Have you ever dreamed you could rescue an unwanted dog from a shelter, have it trained, then donate it to a military service member with PTSD or traumatic brain injury?   Or perhaps you’ve seen an inner-city school with no resources for a music program but an instructor eager to teach and students excited to learn if only they had instruments.  Each time you’ve passed that pre-Revolutionary War church with its badly leaking roof and interior threatened, you may have wondered if there’s a way to save it.   DAR Special Projects Grants are the answer! This year DAR has partnered in each of these projects and forty more!

DAR Grants, funded by a portion of every dollar donated to the President General’s Project, help preserve historical buildings, cemeteries and documents.  Education grants give financing to programs using volunteers and professionals who teach English as a second language, create innovative ways to bring American history alive in classrooms and cooperate with libraries to offer the internet in their rural areas.  Using a DAR Patriotism grant, a lift-gate was installed on a van so medical staff at a veterans’ medical facility could transport wheelchair-bound patients, and another helped fund the building of a chapel in a military cemetery for funeral services of veterans. Approximately $250,000 per year is awarded to these types of worthy causes. 

During the holidays last year my dining room table was buried with over two hundred grant applications and I read every one!   Three piles grew every time my mail carrier delivered another basket of fat envelopes – one stack received those ready for judging, another heap had those needing a bit more information if there was time before the deadline, but I dreaded adding to the third mound of those not eligible for judging.  So many times those in the last pile could have been saved from disqualification had the writer more carefully read and followed the guidance at www.dar.org/grants. I hope you will explore the site and consider applying for a grant in your local community.

Later this fall, I’ll have the honor of visiting Henderson Hall in Parkersburg, WV and viewing original letters and other documents written by George Washington, Thomas Jefferson, James Madison, Patrick Henry and others which a DAR grant is helping to preserve.  During the same trip, I’ll tour other grant recipients Ye Towne of Bath, WV and see the new signs marking historic locations, and the Chattanooga, TN History Center’s exhibit on the Cherokee vs the United States of America.

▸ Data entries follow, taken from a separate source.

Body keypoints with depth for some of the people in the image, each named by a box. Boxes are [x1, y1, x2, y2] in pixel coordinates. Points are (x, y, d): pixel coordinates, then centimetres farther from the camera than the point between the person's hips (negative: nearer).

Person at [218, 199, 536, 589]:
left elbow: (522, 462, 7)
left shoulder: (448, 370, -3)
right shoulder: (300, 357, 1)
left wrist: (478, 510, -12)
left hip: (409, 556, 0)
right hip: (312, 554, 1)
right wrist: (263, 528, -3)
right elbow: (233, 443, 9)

During a luncheon during Continental Congress this year, I discovered I was sitting next to Diana Diggines of Walter Hines Page Chapter, in London.  This chapter successfully sponsored a grant application from Sulgrave Manor, home of the ancestors of George Washington.  Portraits of the Father of our Country and pieces of painted furniture of that period were in need of restoration, and through its grant program, DAR participated in the rescue of these priceless treasures. 

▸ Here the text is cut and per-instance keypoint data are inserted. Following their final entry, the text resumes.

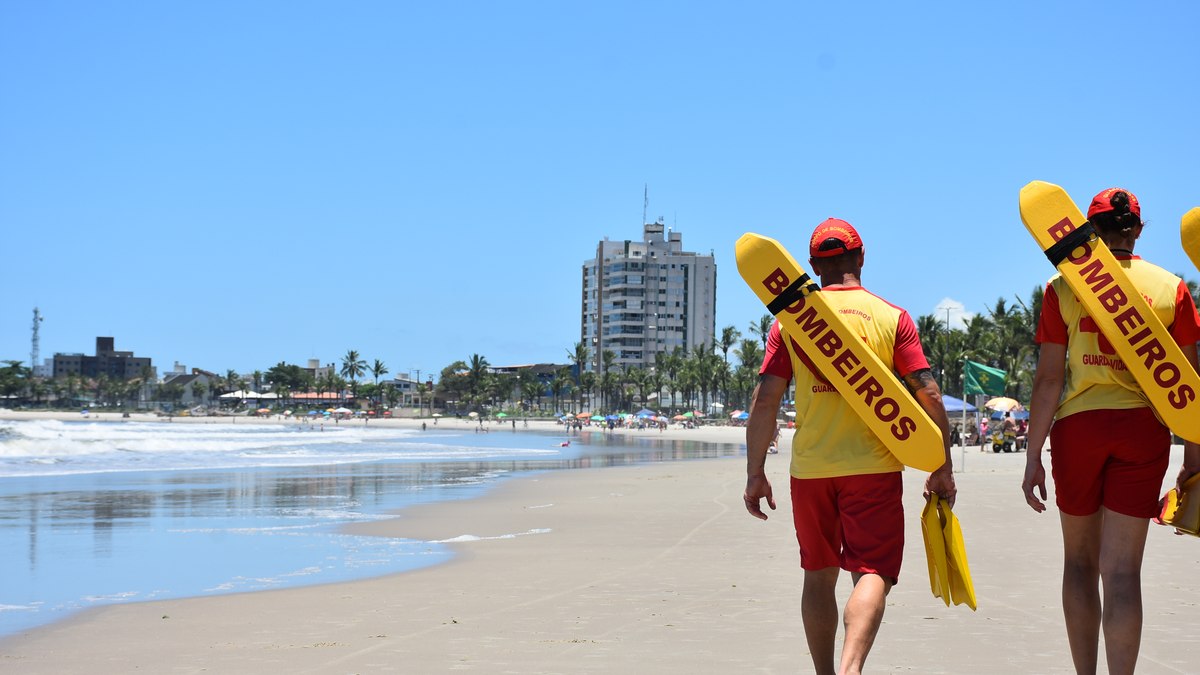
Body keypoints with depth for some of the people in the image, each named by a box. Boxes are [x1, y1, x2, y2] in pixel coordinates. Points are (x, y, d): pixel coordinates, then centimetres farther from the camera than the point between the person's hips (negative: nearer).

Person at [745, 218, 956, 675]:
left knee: (818, 576, 15)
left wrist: (755, 473, 3)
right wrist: (943, 469, 2)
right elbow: (928, 395, -4)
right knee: (872, 573, -2)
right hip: (874, 466, -2)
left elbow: (764, 401, -2)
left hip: (809, 468, 2)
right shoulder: (892, 318, 0)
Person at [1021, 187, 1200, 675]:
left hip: (1078, 426, 0)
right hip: (1143, 429, 0)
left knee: (1080, 560, 15)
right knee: (1122, 570, 1)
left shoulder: (1063, 286, 1)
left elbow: (1048, 380, -2)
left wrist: (1033, 457, 2)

As much as I love reading about the wonderful historic, educational and patriotic projects going on all over our country and overseas, it’s even more heartwarming every year to notify over forty applicants that they’ve been awarded grants and to read their excitement when they answer, thanking DAR for helping them accomplish their goals.  They send me updates and photos, and share the newspaper articles they write about their grants.  Elsie Fetterman, an 87-year old grant writer, created such enthusiastic articles that nearly a dozen area papers published her submissions! 

Is your chapter planning to sponsor a local non-profit’s grant application, or directly apply for a grant in its own name?   It’s easier than you may think.  Begin by carefully reading the Special Projects Grants webpages.  Is the applicant a public charity non-profit?  Does the applicant have secured funds to complete the project, less the amount of the grant request?  Can the project be completed in one year after being notified of the success of the grant award?   If the project meets these requirements and exemplifies one of the three mission areas of DAR – historic preservation, education or patriotism – I encourage you to participate in the program! Remember that applicants who received a grant during the Wright Administration are now eligible to apply for another grant through the Young Administration.